Nenja managed another single nod of her head, but still did not speak.

“This is going to be an uphill struggle,” Maali went on. “You have a lot of injuries that we just cannot properly treat. We can go through what we can and can’t deal with later. Until now, all I can do is reassure you that you’re about as safe as you can be anywhere in Duum right now. You did a great deal for us, at a massive cost, and we owe you everything we can give in return.”

At this, Nenja closed her eye. She swallowed with difficulty, and turned her head away. Maali didn’t know how to interpret that; perhaps the only thing Nenja could feel now was regret. She glanced across at Nastasia. “You can head out with the others if you want to,” she said. “It might be a good learning experience.”

Nastasia shook her head. “I’d rather stay here. I think I get… I get where Nenja’s coming from better than anybody else. She isn’t the only one who feels like an outsider.”

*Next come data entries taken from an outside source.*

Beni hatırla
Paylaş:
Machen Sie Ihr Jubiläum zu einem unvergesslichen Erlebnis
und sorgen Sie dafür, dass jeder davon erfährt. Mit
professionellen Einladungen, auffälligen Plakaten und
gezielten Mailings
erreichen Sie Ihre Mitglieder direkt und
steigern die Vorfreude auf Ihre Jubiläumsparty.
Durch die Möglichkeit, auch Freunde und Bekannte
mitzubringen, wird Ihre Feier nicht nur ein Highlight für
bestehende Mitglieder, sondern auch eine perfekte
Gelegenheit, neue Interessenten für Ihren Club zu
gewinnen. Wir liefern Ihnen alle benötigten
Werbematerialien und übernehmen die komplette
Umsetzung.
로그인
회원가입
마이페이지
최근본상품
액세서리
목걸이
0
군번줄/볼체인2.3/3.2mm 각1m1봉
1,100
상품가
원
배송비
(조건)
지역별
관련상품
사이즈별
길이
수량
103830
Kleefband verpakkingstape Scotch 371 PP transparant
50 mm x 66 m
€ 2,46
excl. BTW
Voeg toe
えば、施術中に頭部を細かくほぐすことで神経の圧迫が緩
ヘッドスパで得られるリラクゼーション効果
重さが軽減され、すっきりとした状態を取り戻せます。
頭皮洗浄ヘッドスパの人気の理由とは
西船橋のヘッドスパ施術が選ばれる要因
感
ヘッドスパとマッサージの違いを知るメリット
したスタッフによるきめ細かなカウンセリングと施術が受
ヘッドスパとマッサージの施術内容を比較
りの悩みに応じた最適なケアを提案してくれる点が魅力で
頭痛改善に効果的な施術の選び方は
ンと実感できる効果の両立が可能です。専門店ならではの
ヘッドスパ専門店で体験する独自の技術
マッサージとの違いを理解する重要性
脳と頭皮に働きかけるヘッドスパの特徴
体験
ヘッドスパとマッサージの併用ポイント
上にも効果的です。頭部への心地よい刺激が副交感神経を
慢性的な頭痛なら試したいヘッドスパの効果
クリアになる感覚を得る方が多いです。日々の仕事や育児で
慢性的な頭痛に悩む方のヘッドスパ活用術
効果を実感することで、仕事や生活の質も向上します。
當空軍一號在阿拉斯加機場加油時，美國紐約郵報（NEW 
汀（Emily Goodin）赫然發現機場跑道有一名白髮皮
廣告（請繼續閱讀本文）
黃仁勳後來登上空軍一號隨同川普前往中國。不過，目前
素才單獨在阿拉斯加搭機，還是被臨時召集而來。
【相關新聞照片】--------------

“It’d help if you spent more time with them, even if they don’t like it. Not everybody’s like Daira and Kia. They’ll kick them into touch if need be.” Maali turned her attention back to Nenja, who now lay with her eye open again, watching them both in silence. Maali felt as though she was being studied or assessed. She wasn’t surprised. “I’ve just been speaking to Irad, and we’re going to make sure—”

She stopped. At the name, Nenja shook her head again and tried to raise her hands. “No, no. I can’t…”

“It’s all right,” Maali said, pressing home her point. “He’s not going to come barging in here. There’s no pressure. None at all.”

“I can’t see him,” Nenja said, her voice nothing more than a croak. “I can’t see him ever again.”